Le caractère hybride de la sécurité collective mise place à San Francisco en 1945 exige par certains côtés les attributs d'un super Etat, alors que la communauté internationale est composée d'Etats souverains. Les faiblesses manifestes de l'ONU, apparues après la chute du mur de Berlin, ont laissé de grandes brèches pour l'interventionnisme des grandes puissances autoproclamées gardiennes de l'ordre international. Il leur suffit de trouver le prétexte à servir à l'opinion publique : lutte contre le terrorisme en Afghanistan, lutte contre les armes de destruction massive puis instauration de la démocratie en Irak, «droit d'ingérence» camouflé en «responsabilité de protéger» pour la Libye. Les Etats-Unis ont été les pionniers de cet interventionnisme post-guerre froide. Il était fatal qu'ils soient les premiers à mesurer les limites imposées à cette politique par la volonté de ceux qui n'apprécient pas leur unilatéralisme.

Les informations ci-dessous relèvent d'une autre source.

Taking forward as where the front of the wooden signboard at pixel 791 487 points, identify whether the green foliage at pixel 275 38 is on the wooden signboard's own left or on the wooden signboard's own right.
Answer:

Ils ont également réalisé leur incapacité à faire partager leurs idées «généreuses» de paix, de démocratie et d'ouverture économique pour apporter le bonheur aux peuples. Ils reviennent à un certain réalisme.

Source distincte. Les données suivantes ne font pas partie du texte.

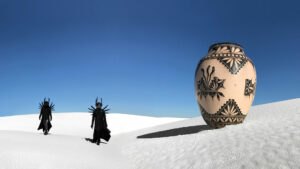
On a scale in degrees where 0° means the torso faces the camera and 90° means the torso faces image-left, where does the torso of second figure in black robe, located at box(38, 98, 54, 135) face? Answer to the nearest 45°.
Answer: approximately 0°

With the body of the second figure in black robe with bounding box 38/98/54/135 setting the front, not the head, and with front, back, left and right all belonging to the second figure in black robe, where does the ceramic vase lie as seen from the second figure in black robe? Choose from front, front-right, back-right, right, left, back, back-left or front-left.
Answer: front-left

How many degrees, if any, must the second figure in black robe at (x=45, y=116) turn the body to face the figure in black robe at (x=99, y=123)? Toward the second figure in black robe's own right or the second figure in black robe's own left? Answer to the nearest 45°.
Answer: approximately 45° to the second figure in black robe's own left

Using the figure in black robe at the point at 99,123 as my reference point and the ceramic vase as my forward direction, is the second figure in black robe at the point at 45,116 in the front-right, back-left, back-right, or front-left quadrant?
back-left
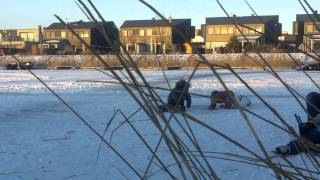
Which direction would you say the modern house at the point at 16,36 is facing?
toward the camera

Aussi, est-il surprenant de constater que d'autres suivent le chemin inverse. En effet, certaines puissances ne semblent pas avoir tiré de leçons des guerres d'Afghanistan et d'Irak et s'enfoncent à leur tour dans l'erreur. Elles n'essayent même pas de faire preuve de flexibilité tactique comme Obama, privilégiant l'usage de la force pour imposer leur politique. Sarkozy, le plus américain des présidents français depuis la Seconde Guerre mondiale, a largué le gaullisme et préfère marcher sur les pas de Bush (lors de la récente conférence des ambassadeurs, il a même parlé d'«attaque préventive» contre les sites nucléaires iraniens). L'aventure libyenne n'a pas encore produit tous ses effets dont, entre autres, le risque de consolider une aire de crise au Sahel, s'étendant de la mer Rouge à l'océan Atlantique avec des débordements au Sud comme au Nord qui affecteraient la Méditerranée donc l'Europe. L'histoire semble se répéter. Bush avait bien officialisé la fin de la guerre en Irak, à bord du porte-avions USS Abraham Lincoln, un certain 15 avril 2003. La conférence des «amis de la Libye» qui a eu lieu à Paris le 1er septembre 2011 (noter le symbole de la date), pourra-t-elle conjurer le sort ? Espérons-le. Un proverbe dit : «L'arbre arrosé de sang porte des fruits qui s'appellent vengeance.»